Excerpted data Block Start

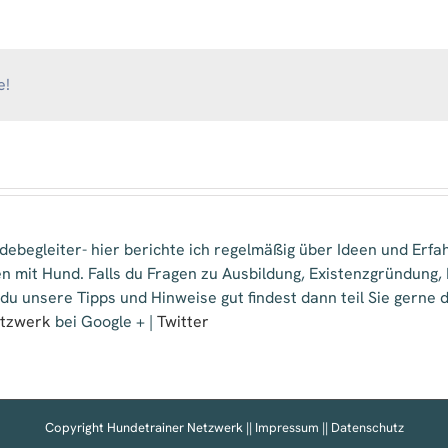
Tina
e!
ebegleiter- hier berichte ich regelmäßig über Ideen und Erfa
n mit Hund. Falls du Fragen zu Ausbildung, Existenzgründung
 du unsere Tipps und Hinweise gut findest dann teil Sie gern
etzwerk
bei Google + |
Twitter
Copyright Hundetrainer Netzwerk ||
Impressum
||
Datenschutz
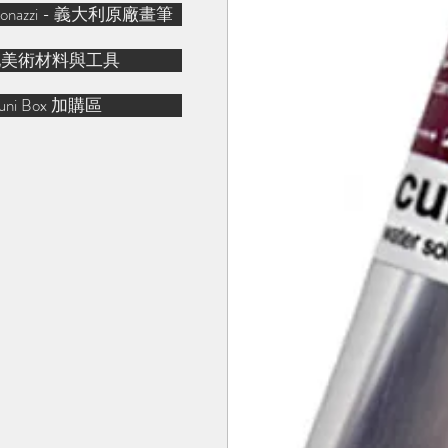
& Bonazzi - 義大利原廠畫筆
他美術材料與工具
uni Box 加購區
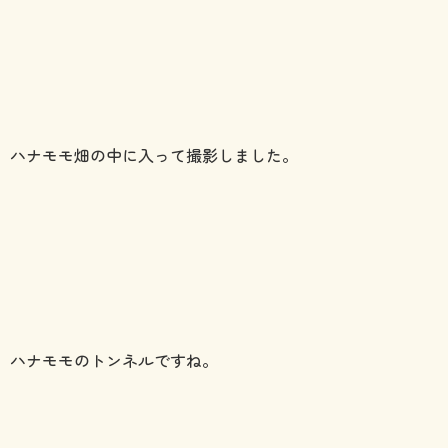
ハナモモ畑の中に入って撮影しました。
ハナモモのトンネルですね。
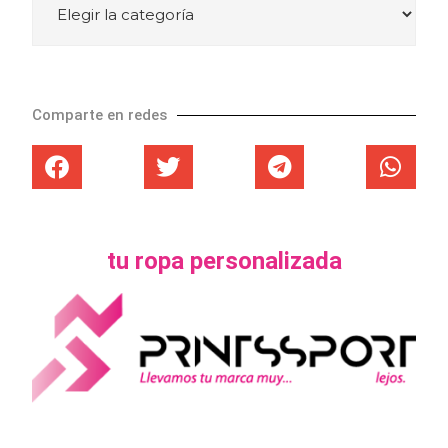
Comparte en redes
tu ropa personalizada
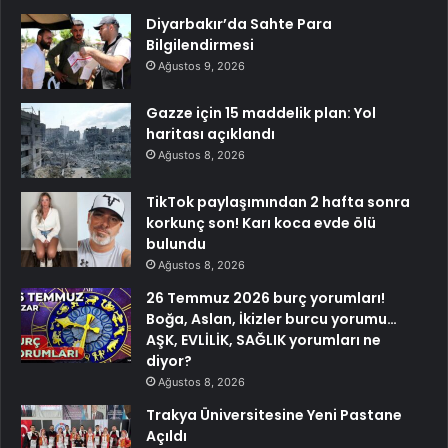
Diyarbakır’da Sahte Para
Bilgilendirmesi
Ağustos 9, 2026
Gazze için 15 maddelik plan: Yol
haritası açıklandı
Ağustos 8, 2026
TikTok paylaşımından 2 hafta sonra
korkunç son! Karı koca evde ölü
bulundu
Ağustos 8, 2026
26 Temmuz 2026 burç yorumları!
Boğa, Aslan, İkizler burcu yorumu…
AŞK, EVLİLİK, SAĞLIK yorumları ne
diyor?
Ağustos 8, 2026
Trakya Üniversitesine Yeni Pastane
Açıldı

Excerpted data Block End

**What the task asks:**
Find the line that contains "Ağustos 9, 2026". Copy it and every line after it to the end of the records, exactly, and nothing more.

**Result:**
Ağustos 9, 2026
Gazze için 15 maddelik plan: Yol
haritası açıklandı
Ağustos 8, 2026
TikTok paylaşımından 2 hafta sonra
korkunç son! Karı koca evde ölü
bulundu
Ağustos 8, 2026
26 Temmuz 2026 burç yorumları!
Boğa, Aslan, İkizler burcu yorumu…
AŞK, EVLİLİK, SAĞLIK yorumları ne
diyor?
Ağustos 8, 2026
Trakya Üniversitesine Yeni Pastane
Açıldı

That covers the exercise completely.